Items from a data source
┄┄┄┄┄┄

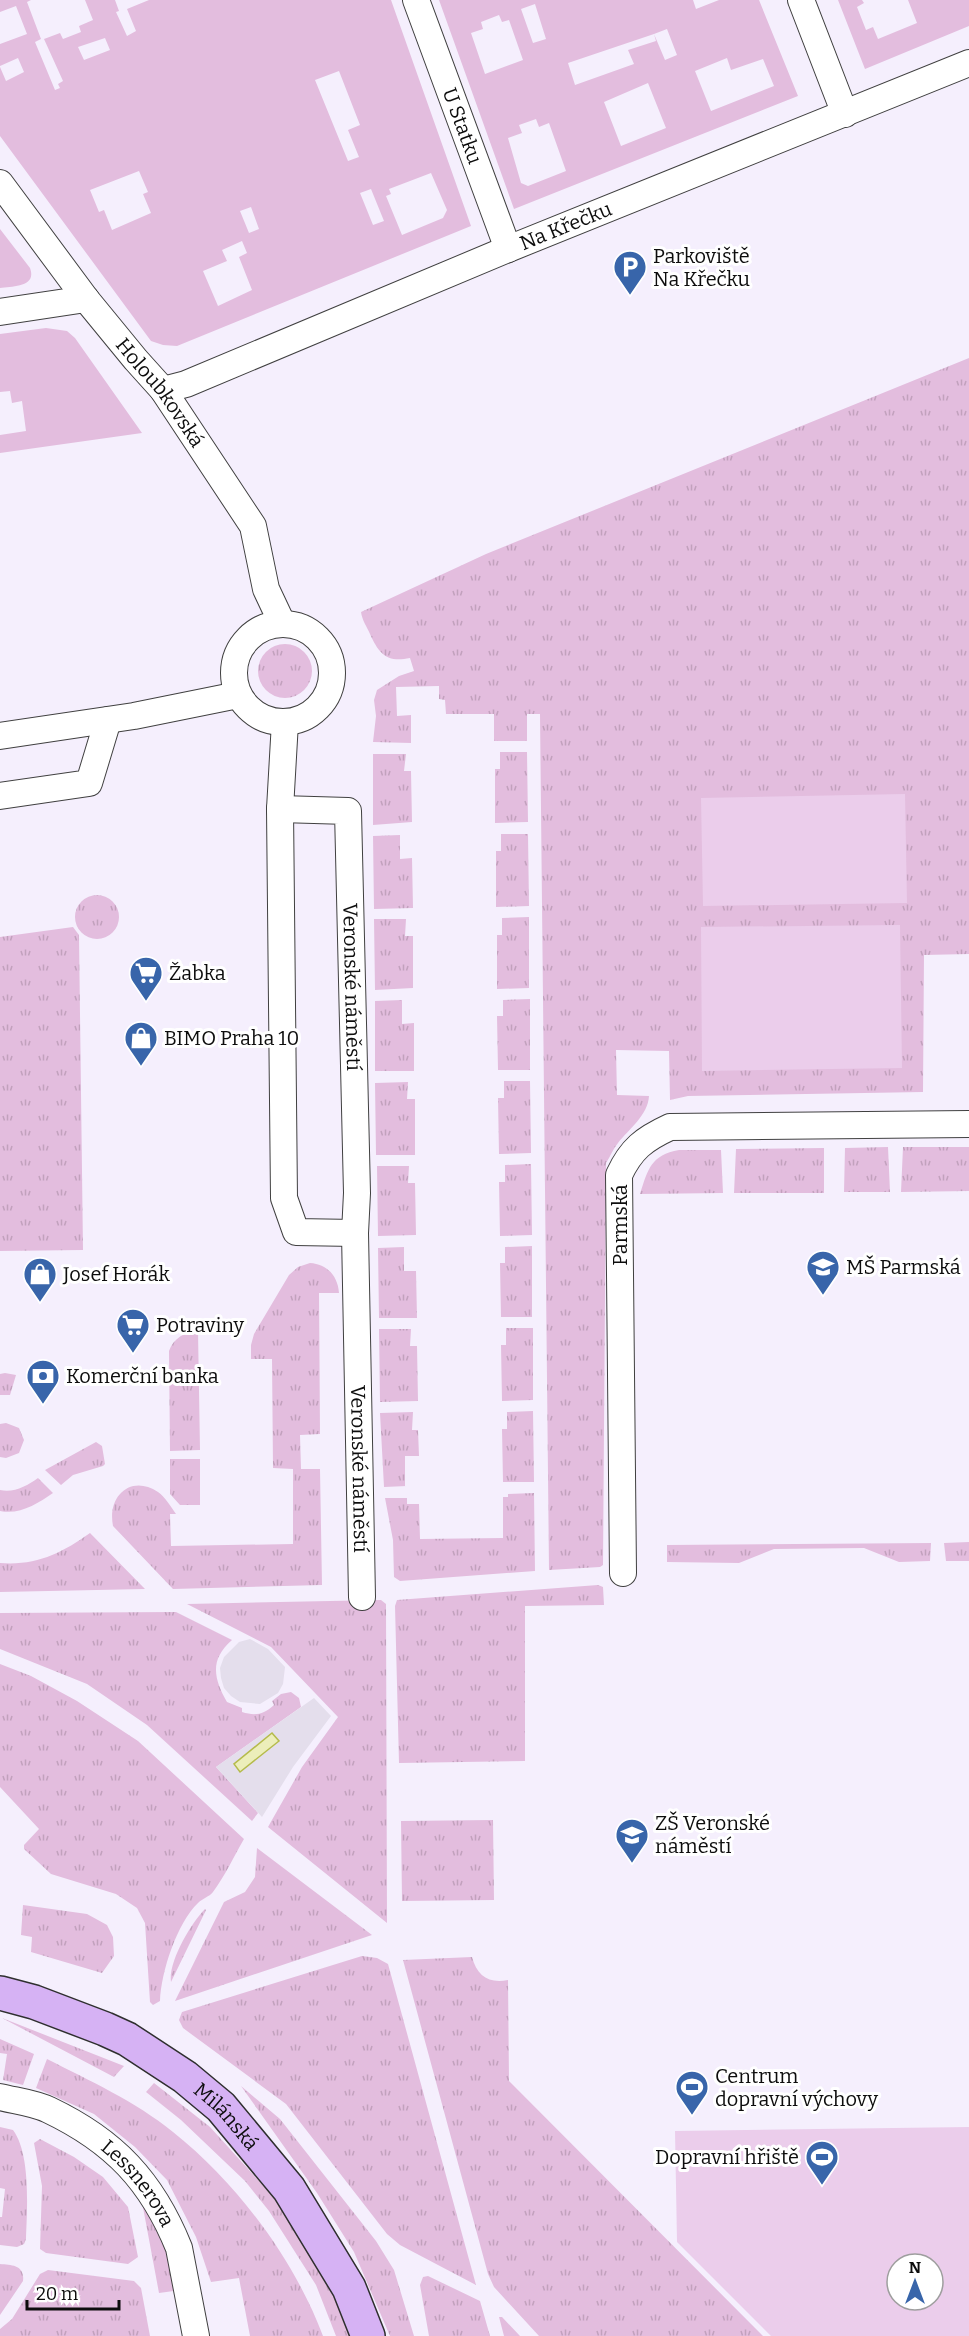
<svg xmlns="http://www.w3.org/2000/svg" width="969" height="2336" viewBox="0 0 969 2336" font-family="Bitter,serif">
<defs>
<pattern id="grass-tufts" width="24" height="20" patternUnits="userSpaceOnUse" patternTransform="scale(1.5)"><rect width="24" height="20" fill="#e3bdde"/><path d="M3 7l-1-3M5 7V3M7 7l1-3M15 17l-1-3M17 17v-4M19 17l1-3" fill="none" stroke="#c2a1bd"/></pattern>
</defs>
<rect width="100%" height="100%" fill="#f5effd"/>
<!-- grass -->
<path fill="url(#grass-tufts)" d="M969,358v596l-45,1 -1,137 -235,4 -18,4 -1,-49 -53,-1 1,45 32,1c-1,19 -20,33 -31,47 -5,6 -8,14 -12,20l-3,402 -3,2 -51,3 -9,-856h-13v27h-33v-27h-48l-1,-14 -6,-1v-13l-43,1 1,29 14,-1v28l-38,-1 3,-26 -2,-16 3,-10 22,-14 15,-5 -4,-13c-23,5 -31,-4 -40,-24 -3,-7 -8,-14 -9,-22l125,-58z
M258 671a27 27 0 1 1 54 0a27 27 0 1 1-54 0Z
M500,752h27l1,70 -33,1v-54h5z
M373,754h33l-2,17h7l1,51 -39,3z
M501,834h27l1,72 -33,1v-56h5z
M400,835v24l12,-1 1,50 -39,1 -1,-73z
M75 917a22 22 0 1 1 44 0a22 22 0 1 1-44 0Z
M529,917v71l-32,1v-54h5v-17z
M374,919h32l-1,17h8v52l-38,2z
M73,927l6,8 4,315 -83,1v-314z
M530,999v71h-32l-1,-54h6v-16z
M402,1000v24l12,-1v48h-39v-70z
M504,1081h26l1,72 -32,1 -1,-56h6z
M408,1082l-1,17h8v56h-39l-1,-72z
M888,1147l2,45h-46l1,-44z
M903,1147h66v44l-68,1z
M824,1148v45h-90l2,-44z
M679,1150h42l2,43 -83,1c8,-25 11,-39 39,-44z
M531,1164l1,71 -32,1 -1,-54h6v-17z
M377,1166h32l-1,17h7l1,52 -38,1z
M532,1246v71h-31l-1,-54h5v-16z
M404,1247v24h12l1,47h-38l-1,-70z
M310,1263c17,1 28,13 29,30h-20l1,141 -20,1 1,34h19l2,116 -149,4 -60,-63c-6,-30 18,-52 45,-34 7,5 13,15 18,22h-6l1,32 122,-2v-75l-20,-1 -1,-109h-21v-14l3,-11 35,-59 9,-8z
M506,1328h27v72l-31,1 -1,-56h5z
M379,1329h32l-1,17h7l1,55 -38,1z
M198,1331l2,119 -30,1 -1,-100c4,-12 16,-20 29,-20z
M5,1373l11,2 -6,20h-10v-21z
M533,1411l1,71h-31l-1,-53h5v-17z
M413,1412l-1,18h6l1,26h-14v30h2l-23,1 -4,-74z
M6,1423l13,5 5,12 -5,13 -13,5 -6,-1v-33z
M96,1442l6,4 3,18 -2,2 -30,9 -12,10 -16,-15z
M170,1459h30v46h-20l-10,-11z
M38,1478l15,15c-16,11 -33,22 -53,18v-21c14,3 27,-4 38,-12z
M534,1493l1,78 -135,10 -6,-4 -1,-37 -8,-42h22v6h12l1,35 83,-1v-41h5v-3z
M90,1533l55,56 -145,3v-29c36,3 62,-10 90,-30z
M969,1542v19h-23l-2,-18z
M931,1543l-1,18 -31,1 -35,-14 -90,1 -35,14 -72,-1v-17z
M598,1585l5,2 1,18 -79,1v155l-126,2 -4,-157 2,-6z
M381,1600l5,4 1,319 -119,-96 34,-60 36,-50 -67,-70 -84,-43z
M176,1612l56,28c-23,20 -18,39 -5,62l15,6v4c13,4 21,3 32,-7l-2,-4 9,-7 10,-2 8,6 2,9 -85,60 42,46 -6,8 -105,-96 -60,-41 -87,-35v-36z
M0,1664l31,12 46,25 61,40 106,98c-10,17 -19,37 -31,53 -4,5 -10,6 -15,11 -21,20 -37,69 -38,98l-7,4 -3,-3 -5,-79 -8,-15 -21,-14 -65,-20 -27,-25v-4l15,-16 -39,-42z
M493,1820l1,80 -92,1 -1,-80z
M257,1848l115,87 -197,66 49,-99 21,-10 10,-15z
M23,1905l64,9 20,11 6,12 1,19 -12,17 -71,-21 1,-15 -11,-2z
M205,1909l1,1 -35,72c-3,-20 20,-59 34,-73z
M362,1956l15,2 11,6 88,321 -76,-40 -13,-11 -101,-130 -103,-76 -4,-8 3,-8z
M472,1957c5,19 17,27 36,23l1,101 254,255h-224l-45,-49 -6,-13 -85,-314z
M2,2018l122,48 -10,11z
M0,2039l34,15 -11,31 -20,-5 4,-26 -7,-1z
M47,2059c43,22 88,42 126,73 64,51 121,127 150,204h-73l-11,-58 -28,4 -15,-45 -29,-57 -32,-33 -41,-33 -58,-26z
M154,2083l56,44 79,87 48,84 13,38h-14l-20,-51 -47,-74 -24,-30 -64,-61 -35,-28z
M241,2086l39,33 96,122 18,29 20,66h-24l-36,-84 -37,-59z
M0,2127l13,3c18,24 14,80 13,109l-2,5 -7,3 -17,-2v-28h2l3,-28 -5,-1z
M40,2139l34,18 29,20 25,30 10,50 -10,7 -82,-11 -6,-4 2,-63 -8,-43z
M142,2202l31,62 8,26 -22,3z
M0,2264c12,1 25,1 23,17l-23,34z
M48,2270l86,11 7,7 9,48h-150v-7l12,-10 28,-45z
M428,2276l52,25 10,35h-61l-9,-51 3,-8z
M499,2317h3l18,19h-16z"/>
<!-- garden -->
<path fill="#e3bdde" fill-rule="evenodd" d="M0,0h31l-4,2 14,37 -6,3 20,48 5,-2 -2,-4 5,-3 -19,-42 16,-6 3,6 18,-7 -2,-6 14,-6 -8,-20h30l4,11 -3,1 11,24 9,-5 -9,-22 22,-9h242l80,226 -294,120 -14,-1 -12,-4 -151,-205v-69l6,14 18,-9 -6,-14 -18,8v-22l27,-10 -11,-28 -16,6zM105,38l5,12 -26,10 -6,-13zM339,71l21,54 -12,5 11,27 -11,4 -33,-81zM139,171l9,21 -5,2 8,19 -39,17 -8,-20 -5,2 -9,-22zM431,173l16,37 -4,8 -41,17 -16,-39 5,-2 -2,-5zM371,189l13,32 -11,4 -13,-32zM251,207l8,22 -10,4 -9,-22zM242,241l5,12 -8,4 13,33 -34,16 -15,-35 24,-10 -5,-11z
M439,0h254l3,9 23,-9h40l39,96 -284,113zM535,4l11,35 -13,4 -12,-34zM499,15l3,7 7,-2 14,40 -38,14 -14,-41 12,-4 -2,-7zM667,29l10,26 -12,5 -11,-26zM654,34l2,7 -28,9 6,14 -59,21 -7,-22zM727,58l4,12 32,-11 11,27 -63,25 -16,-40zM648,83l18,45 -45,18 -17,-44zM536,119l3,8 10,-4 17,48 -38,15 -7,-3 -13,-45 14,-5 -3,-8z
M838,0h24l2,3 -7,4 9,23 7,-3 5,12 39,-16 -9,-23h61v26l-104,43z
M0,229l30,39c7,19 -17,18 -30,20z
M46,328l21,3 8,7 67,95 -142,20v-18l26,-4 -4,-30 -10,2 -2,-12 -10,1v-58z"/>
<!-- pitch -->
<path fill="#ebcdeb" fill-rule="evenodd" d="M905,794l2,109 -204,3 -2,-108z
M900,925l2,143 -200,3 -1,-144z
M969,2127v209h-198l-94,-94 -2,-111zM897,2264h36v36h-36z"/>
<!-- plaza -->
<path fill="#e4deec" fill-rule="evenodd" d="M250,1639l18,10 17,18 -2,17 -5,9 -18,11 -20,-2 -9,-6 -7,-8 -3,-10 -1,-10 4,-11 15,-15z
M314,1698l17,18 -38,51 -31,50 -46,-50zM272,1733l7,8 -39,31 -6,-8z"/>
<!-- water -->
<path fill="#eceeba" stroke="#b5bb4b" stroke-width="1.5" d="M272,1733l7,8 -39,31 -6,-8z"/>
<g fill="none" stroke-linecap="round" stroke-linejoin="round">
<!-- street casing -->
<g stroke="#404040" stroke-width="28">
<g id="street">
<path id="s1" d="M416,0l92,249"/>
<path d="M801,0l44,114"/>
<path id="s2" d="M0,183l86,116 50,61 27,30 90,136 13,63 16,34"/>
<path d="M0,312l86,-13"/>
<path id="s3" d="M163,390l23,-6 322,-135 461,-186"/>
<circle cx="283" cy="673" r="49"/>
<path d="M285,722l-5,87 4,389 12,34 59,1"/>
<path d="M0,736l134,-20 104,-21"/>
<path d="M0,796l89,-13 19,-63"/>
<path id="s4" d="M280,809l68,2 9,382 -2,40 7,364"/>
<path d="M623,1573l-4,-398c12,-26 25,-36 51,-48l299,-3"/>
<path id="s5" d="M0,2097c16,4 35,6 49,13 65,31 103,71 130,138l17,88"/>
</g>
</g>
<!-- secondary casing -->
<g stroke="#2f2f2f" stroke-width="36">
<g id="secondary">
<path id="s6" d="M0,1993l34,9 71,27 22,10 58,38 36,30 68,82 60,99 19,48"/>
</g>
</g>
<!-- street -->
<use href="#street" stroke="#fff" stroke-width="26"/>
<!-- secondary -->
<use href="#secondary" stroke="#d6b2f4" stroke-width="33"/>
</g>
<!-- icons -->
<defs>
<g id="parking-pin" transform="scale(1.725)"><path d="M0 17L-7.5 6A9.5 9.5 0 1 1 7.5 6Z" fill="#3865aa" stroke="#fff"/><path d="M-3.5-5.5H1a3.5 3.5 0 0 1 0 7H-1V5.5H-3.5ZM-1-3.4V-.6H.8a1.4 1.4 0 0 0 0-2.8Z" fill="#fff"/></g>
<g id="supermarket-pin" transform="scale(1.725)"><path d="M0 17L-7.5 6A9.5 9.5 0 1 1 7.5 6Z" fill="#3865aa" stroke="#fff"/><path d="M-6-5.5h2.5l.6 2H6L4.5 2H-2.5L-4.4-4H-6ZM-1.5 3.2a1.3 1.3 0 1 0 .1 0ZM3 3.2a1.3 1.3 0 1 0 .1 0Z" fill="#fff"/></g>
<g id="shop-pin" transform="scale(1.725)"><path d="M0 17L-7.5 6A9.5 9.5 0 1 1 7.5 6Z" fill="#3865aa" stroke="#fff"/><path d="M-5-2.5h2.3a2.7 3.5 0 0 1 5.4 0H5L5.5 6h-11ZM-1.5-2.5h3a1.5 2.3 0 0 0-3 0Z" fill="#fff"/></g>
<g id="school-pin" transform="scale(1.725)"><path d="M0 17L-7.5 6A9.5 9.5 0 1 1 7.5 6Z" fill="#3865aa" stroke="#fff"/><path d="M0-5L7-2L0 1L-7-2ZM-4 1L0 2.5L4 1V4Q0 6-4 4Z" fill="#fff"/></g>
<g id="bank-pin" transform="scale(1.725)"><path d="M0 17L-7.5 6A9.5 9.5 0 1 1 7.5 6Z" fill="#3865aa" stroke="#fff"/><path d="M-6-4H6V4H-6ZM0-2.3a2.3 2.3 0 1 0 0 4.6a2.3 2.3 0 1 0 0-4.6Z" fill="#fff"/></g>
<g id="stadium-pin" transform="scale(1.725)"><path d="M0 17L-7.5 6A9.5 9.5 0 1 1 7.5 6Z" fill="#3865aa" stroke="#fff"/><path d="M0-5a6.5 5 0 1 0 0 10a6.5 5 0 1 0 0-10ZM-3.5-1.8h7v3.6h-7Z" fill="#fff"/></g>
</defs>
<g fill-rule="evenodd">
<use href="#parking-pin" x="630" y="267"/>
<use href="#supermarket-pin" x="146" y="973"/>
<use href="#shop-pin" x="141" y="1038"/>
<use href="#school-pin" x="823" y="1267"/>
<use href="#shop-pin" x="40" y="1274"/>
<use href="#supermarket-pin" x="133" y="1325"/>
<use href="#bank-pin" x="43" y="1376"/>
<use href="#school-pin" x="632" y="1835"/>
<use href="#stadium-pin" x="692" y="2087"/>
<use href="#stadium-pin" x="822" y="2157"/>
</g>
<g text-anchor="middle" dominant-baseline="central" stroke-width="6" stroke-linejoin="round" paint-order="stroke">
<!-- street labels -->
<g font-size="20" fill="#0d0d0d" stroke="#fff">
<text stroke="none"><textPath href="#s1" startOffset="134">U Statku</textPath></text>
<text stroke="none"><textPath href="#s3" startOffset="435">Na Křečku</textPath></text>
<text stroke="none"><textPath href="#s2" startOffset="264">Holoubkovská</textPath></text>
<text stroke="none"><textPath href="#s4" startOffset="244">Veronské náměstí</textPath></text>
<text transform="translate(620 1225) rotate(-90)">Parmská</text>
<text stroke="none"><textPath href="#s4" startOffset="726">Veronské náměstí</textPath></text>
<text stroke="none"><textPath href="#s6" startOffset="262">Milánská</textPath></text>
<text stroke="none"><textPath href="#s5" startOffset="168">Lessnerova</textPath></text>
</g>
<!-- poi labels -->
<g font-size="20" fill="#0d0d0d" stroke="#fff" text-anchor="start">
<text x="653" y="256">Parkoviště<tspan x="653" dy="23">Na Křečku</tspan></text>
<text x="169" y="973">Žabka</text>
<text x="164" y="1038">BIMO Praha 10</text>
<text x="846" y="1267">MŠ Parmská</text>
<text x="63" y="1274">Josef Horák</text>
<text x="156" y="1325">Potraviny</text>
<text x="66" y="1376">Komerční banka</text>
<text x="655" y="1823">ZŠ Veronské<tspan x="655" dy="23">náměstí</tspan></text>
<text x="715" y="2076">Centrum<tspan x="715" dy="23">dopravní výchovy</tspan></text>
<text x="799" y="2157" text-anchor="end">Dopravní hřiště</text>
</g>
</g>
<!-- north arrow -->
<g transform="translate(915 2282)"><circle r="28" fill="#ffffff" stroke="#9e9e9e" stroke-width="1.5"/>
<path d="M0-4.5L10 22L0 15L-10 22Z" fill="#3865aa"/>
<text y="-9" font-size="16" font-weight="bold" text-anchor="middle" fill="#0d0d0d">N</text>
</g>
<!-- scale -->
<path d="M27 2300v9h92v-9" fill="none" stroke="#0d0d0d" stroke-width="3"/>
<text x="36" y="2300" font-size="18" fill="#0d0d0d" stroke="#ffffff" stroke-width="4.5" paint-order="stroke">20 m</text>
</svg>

┄┄┄┄┄┄

Exercise instructions:
Return every line from the entries above that contains the word "linejoin".

Output below:
<g fill="none" stroke-linecap="round" stroke-linejoin="round">
<g text-anchor="middle" dominant-baseline="central" stroke-width="6" stroke-linejoin="round" paint-order="stroke">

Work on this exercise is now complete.